Trametinib, a first-in-class oral MEK inhibitor mass balance study with limited enrollment of two male subjects with advanced cancers
- Xenobiotica; the fate of foreign compounds in biological systems
- Published about 4 years ago
Abstract 1. This study assessed the mass balance, metabolism and disposition of [(14)C]trametinib, a first-in-class mitogen-activated extracellular signal-related kinase (MEK) inhibitor, as an open-label, single solution dose (2 mg, 2.9 MBq [79 µCi]) in two male subjects with advanced cancer. 2. Trametinib absorption was rapid. Excretion was primarily via feces (∼81% of excreted dose); minor route was urinary (∼19% of excreted dose). The primary metabolic elimination route was deacetylation alone or in combination with hydroxylation.
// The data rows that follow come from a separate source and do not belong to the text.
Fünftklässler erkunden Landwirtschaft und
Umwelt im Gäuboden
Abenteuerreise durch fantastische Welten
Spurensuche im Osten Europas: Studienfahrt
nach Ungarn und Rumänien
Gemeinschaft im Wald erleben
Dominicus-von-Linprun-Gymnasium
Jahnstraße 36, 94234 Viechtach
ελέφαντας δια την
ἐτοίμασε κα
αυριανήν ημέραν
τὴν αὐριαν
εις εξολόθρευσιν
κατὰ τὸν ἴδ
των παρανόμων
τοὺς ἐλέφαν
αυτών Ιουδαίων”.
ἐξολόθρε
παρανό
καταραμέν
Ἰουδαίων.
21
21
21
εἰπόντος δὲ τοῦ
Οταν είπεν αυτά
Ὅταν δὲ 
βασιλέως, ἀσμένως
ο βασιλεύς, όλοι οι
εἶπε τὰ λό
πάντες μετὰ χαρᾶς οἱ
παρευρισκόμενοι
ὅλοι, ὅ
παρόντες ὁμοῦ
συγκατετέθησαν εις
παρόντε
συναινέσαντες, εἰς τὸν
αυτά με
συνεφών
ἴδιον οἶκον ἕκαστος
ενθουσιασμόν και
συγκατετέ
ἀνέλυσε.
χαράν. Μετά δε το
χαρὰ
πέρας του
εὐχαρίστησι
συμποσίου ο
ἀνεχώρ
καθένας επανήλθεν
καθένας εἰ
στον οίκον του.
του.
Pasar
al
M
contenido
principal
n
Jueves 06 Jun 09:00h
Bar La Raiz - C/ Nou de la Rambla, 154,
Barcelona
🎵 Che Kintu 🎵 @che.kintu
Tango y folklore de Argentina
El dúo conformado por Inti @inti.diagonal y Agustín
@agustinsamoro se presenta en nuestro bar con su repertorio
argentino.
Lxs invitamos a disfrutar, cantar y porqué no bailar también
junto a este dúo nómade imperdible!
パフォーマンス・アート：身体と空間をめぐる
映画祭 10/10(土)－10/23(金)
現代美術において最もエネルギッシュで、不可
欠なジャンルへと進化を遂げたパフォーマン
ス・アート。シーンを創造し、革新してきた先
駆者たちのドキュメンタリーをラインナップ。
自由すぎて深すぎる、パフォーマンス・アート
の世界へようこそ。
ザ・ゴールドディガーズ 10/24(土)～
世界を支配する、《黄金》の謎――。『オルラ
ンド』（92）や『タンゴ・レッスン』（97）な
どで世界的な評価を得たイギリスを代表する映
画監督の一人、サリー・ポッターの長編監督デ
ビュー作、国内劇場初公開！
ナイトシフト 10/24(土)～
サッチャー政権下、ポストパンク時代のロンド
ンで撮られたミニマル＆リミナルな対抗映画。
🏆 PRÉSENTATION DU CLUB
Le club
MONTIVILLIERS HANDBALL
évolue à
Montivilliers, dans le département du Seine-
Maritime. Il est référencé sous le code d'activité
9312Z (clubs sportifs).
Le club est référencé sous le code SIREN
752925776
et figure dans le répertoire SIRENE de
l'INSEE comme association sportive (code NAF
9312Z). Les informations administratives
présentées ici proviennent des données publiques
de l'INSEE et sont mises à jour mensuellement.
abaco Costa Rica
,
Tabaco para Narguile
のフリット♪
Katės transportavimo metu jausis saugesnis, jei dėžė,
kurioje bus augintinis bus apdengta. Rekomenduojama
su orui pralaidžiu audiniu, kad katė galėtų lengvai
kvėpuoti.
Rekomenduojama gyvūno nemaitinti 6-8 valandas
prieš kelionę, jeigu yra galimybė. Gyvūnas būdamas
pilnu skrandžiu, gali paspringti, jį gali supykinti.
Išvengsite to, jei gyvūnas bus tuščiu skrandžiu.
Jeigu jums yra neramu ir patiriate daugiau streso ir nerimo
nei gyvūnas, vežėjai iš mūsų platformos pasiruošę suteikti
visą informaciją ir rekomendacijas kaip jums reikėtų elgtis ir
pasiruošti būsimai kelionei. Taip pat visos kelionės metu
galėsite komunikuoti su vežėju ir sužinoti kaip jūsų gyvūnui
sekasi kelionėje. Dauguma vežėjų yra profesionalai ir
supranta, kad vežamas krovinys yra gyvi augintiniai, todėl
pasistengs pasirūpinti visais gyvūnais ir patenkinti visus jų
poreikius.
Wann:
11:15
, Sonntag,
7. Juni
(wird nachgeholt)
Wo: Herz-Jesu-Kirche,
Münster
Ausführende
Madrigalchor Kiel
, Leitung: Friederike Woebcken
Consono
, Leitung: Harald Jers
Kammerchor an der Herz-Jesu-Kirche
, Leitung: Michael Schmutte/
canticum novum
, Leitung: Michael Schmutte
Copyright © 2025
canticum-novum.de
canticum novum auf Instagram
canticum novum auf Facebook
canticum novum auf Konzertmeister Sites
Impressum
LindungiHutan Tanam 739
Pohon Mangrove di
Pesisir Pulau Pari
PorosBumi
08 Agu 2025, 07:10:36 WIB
Circulating drug-related component profiles (composed of parent with metabolites) were similar to those found in elimination together with N-glucuronide of deacetylation product. Metabolite analysis was only possible from <50% of administered dose; therefore, percent of excreted dose (defined as fraction of percent of administered dose recovery over total dose recovered in excreta) was used to assess the relative importance of excretion and metabolite routes. The long elimination half-life (∼10 days) favoring sustained targeted activity was important in permitting trametinib to be the first MEK inhibitor with clinical activity in late stage clinical studies. 3. This study exemplifies the challenges and adaptability needed to understand the metabolism and disposition of an anticancer agent, like trametinib, with both low exposure and a long elimination half-life.